For more information about providing advice on investments: see RG 175 at RG 175.227 and RG 175.241–RG 175.269.
What about your client’s insurance arrangements?
An SMSF trustee will need to consider whether to obtain and hold insurance cover for members and assets. The lack of insurance cover may have significant consequences for a client depending on their relevant circumstances.
You must consider your client’s need for suitable and affordable insurance. In relation to their SMSF, you should consider and discuss with your clients:
their need for life insurance (including total and permanent disability (TPD) and disability income insurance), and
assets in the SMSF that may need insurance if applicable.
If your clients have existing insurance cover in their APRA-regulated fund, you must consider and inform them of the costs and benefits of their insurance options, including:
maintaining insurance cover through their existing APRA-regulated fund (this will require keeping a sufficient balance to ensure that future insurance premiums are funded and the cost of retaining two superannuation arrangements)
deciding not to hold any insurance, or
replacing existing insurance with a new insurance policy taken out by the SMSF.
We expect that any factors involved for the client in replacing existing insurance with a new insurance policy will be considered, including any adverse consequences of a new insurance policy, such as exclusions and insurance premium loadings.
For more information about addressing out-of-scope advice needs or other advice needs in relation to other SMSF assets that may need insurance, see INFO 267.
Does your client have an exit strategy?
Trustees may want or need to wind up their SMSF for several reasons. These circumstances may not be relevant at the time of setting up the SMSF but may be relevant to the client in the future.
It is important that you assist your client with having an exit strategy from the outset to reduce the impact of ‘unexpected’ events. You should also consider your client’s trustee structure when developing their exit strategy.
It is helpful for clients to understand possible reasons why they may need to wind up their SMSF. These may include:
the expected superannuation contribution does not occur (i.e. the client may need to wind up their SMSF because it is not cost-effective)
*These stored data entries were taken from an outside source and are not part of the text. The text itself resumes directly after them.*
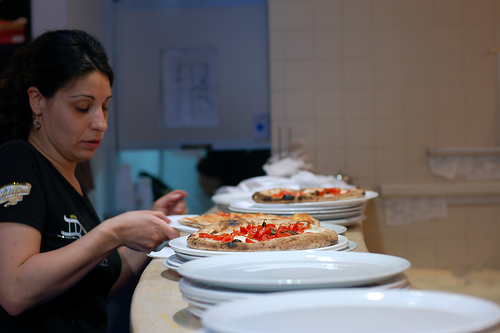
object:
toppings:
[209, 221, 321, 241]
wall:
[103, 0, 269, 213]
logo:
[0, 181, 36, 208]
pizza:
[185, 216, 338, 249]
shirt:
[0, 139, 124, 332]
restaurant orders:
[379, 181, 497, 229]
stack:
[220, 190, 375, 232]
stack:
[162, 234, 349, 265]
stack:
[176, 251, 412, 322]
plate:
[248, 184, 378, 207]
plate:
[163, 209, 348, 235]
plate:
[167, 234, 355, 257]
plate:
[177, 246, 411, 292]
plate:
[202, 287, 500, 332]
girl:
[0, 27, 187, 332]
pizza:
[178, 209, 261, 229]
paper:
[155, 42, 224, 130]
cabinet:
[112, 5, 271, 147]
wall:
[266, 0, 500, 270]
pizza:
[249, 185, 367, 205]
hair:
[3, 29, 114, 136]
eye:
[74, 102, 90, 112]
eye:
[102, 102, 118, 109]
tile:
[311, 118, 348, 153]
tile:
[341, 87, 378, 119]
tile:
[340, 55, 377, 90]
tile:
[279, 23, 314, 61]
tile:
[340, 27, 375, 58]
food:
[244, 236, 257, 242]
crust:
[190, 228, 332, 252]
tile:
[340, 119, 378, 151]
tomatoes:
[250, 225, 272, 238]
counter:
[124, 182, 419, 329]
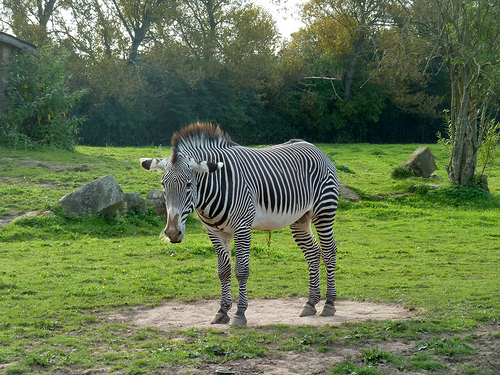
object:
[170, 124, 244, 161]
main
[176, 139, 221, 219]
neck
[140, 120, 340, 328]
zebra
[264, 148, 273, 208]
stripes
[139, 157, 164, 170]
ear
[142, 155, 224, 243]
head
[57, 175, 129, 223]
stone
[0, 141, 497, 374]
ground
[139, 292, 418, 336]
dirt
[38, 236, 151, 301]
grass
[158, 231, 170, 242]
whiskers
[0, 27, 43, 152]
building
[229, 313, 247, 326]
hooves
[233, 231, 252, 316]
legs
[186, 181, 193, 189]
eye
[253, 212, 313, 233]
belly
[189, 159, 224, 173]
ear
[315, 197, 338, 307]
legs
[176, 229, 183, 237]
nose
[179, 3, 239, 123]
tree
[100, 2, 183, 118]
tree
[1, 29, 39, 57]
roof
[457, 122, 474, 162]
bark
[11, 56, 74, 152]
bush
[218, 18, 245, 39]
branches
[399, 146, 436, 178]
rock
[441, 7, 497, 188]
tree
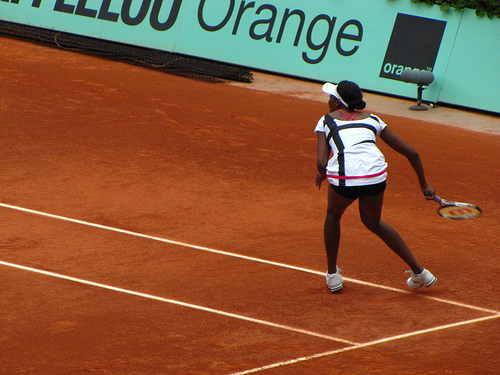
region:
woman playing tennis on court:
[313, 68, 488, 323]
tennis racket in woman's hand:
[429, 180, 483, 237]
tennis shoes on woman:
[314, 264, 438, 297]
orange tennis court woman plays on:
[6, 95, 288, 372]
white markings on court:
[21, 198, 101, 233]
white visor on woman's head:
[314, 77, 344, 96]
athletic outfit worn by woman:
[312, 107, 389, 194]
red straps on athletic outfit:
[340, 105, 358, 120]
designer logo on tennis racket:
[449, 205, 474, 217]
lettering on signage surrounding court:
[196, 3, 370, 67]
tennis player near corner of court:
[275, 40, 495, 347]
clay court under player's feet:
[67, 211, 494, 351]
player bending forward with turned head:
[305, 65, 442, 295]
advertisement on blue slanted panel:
[20, 0, 490, 100]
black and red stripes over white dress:
[301, 110, 387, 185]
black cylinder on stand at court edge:
[397, 60, 432, 110]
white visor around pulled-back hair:
[315, 70, 365, 110]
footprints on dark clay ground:
[20, 46, 300, 166]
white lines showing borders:
[1, 195, 493, 367]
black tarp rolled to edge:
[1, 15, 256, 88]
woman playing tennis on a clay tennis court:
[7, 8, 492, 358]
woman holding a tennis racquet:
[294, 64, 495, 301]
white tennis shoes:
[306, 247, 444, 292]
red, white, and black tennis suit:
[308, 74, 392, 204]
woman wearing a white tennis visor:
[314, 61, 383, 123]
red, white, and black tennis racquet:
[407, 167, 487, 238]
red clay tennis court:
[30, 108, 251, 347]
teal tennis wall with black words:
[124, 4, 454, 92]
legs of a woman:
[311, 175, 437, 282]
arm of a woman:
[309, 115, 342, 185]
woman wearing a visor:
[285, 50, 495, 320]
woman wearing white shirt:
[252, 80, 469, 320]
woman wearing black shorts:
[303, 80, 474, 310]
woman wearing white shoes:
[310, 77, 476, 313]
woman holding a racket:
[295, 75, 471, 325]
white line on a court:
[266, 353, 321, 373]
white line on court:
[395, 311, 492, 342]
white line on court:
[177, 297, 298, 333]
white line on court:
[32, 205, 125, 240]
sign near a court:
[257, 19, 366, 69]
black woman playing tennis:
[312, 75, 483, 295]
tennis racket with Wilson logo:
[428, 183, 485, 232]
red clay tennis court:
[4, 25, 499, 372]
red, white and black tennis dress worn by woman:
[313, 106, 395, 186]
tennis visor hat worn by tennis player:
[323, 77, 353, 110]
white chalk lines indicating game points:
[4, 185, 496, 365]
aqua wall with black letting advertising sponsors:
[6, 0, 498, 125]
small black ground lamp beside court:
[402, 68, 437, 112]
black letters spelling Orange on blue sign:
[183, 0, 390, 67]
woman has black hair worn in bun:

the trustee responsibilities become too onerous or costly
a trustee dies or becomes incapacitated
trustee disputes arise, including relationship breakdowns or different opinions on investments or running the fund, and
the fund no longer meets the residency rules because a trustee has moved overseas.
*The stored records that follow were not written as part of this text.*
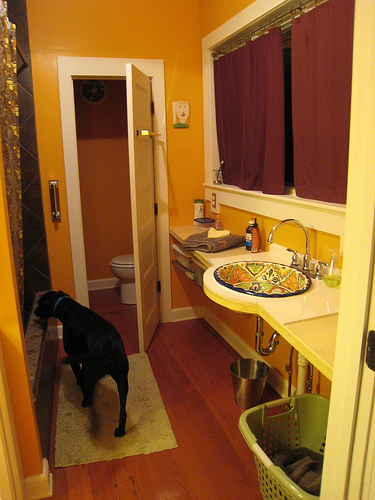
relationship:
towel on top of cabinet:
[187, 232, 225, 252] [297, 327, 338, 345]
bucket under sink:
[228, 359, 268, 397] [225, 268, 302, 297]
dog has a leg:
[39, 292, 125, 387] [76, 383, 92, 412]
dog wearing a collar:
[39, 292, 125, 387] [50, 296, 69, 310]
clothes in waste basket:
[289, 441, 317, 478] [237, 393, 330, 500]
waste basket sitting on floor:
[228, 359, 268, 397] [176, 345, 207, 413]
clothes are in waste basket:
[289, 441, 317, 478] [237, 393, 330, 500]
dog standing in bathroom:
[39, 292, 125, 387] [17, 12, 375, 494]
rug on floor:
[128, 409, 163, 455] [176, 345, 207, 413]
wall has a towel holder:
[136, 21, 183, 52] [46, 176, 62, 227]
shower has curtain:
[19, 76, 37, 299] [0, 34, 18, 242]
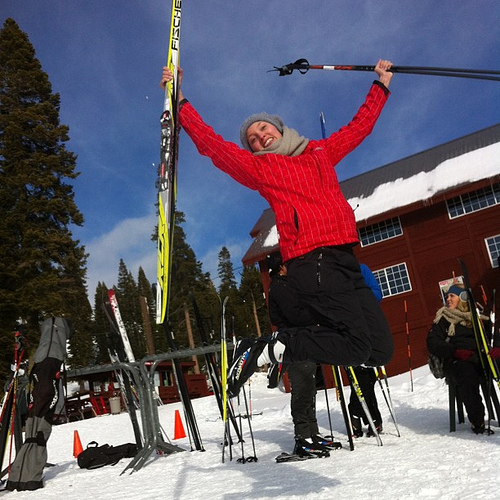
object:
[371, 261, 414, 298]
window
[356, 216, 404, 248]
window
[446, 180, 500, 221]
window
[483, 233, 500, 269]
window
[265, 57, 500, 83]
ski sticks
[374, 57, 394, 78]
left hand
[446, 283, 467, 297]
headband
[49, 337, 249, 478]
rack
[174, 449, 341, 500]
shadow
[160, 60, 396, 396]
person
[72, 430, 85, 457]
orange cone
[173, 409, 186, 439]
orange cone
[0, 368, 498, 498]
snow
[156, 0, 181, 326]
skis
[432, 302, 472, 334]
scarf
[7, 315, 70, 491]
bag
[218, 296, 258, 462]
ski poles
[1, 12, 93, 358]
pine tree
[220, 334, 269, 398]
snow shoe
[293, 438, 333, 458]
snow shoe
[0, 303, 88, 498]
ski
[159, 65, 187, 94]
hand.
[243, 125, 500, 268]
roof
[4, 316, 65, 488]
skis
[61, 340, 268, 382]
rail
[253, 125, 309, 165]
scarf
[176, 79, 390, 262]
coat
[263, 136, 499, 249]
snow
It is important that your client has a valid death benefit nomination in place in the event that a trustee dies. It is also important that your client’s death benefit nomination is reviewed regularly and that your client understands the implications of not having a valid death benefit nomination in place.
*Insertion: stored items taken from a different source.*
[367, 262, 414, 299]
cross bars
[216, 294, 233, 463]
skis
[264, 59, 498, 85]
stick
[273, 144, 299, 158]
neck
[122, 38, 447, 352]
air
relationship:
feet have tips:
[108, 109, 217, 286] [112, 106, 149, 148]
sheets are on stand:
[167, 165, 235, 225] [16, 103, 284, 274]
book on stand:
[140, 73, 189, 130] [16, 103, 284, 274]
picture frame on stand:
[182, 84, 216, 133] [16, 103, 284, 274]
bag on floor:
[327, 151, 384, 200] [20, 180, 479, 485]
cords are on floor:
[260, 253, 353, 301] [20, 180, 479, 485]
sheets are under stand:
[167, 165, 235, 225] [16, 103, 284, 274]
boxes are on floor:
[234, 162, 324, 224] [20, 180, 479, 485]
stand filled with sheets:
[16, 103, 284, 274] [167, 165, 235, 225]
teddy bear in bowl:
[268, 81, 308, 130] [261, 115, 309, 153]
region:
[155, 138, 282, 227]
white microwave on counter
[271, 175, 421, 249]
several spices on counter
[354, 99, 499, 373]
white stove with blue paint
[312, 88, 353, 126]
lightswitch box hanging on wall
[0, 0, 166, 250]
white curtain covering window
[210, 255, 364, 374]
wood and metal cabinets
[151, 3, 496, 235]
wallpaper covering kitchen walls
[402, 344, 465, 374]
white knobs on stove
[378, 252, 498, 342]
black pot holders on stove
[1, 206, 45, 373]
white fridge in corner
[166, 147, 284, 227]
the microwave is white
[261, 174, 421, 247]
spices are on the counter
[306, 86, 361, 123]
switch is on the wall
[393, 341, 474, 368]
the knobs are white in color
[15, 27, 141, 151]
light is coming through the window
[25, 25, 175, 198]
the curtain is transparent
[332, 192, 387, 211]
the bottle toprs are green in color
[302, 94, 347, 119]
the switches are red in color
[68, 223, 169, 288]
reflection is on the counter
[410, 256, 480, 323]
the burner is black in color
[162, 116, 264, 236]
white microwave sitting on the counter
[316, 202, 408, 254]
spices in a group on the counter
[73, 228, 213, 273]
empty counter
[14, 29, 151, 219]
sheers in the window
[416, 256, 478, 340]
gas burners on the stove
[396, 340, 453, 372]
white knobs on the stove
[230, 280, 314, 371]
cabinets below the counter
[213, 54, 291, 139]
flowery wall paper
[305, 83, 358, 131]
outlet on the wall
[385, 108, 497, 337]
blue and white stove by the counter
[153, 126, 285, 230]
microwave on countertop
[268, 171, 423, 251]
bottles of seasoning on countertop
Winding up an SMSF requires a number of steps that you must ensure your client understands. It is important that you advise your clients about an exit strategy for their SMSF to make any exit as straightforward as possible.
For more information about winding up an SMSF, see Winding up on the ATO website.
Please note that this information sheet is a summary giving you basic information about a particular topic. It does not cover the whole of the relevant law regarding that topic, and it is not a substitute for professional advice. We encourage you to seek your own professional advice to find out how the applicable laws apply to you, as it is your responsibility to determine your obligations.
You should also note that because this information sheet avoids legal language wherever possible, it might include some generalisations about the application of the law. Some provisions of the law referred to have exceptions or important qualifications. In most cases, your particular circumstances must be taken into account when determining how the law applies to you.
Information sheets provide concise guidance on a specific process or compliance issue or an overview of detailed guidance.
This information sheet was updated in November 2024.